When I apologized for deleting the comment my FDIL told me she was hurt I didn’t tag them both

Personally I would have apologised and said that you’re sorry it upset her, what did you say?

The thing is that the whole special moment has now been totally spoilt, even if not intentionally, and I’d just concentrate on building bridges, if not you will drive your son away.

EasternEcho · 08/06/2025 18:01

OP, just because you are proud of your son, why can't she also comment that she's happy to live in their new home and look forward to the future? Why must one necessarily exclude the other? She's going to be your daughter in law for God's sake. I echo the other posters. Petty and spiteful. It seems quite evident now that your son is not proud of YOUR actions right now.

Scentedjasmin · 08/06/2025 18:01

Bloody hell, I've just read one of your other comments:

"Yes I understand she may pay utilities and her paying rent in the apartment may have helped my son save up but at the end of the day it was my son’s credit and earnings that got him that house".

Her paying utilities and rent was a major contribution to him getting the house. It was the combination of them both working and his good credit history that enabled them to get a house. And no doubt she also supported and motivated him. But, Oh No, you don't want her to have any credit at all. I mean, let's face it, she'll never be good enough for your son, because you have placed him on such a high pedestal! I think that you're jealous of her if I'm honest. You want the credit for raising your son and for him doing well. You don't like the fact that she has also contributed towards him doing well.
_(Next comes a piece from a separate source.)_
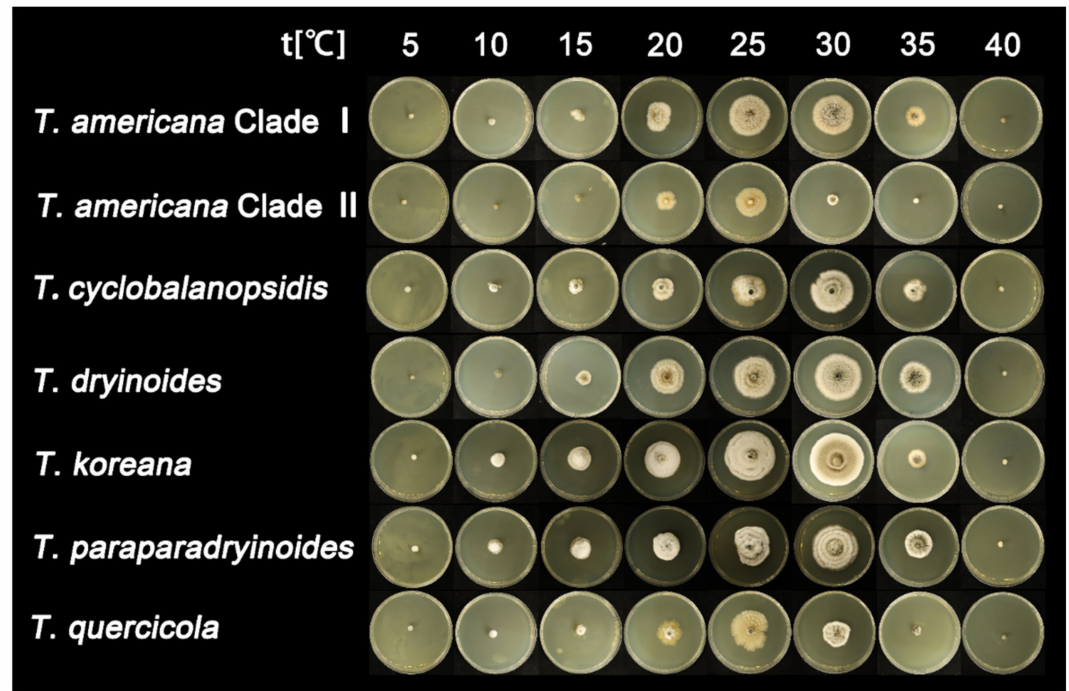
Figure 3. The effect of temperature on the mycelial growth rate of six Tubakia species on MEA after seven days of incubation.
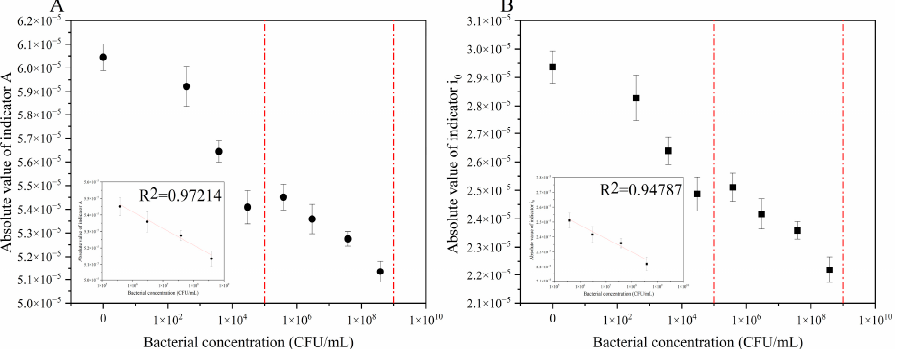
Figure 2. Electrochemical response of the same electrode system to different Escherichia coli concen- trations. ( A ) electric quantity index; ( B ) electric current index. These two detection indicators were inversely proportional to the concentration of E. coli .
The fact that you can't even see that is concerning.

Scentedjasmin · 08/06/2025 18:01

Also, it's not 'his' house. It's 'their' house.

BippidyBoppety · 08/06/2025 18:02

Sunshineandoranges · 08/06/2025 17:44

Why ask a question if you won’t accept the answer?

This. 100%.

Arfidsupport · 08/06/2025 18:02

Oh dear 😬 . If you want to maintain a relationship with your son it’s probably a good idea to not look down your nose at his fiancée. He will pick her over you if he has to .

JamesWebbSpaceTelescope · 08/06/2025 18:02

The problem is you see it as two separate things: 1 his achievement on getting a mortgage and 2 them setting up home together ready for the married life.

They don’t. They see it as the same thing. Very much intertwined.

I also think it was a strange social media post. Yes parents are proud of their children but let them know privately.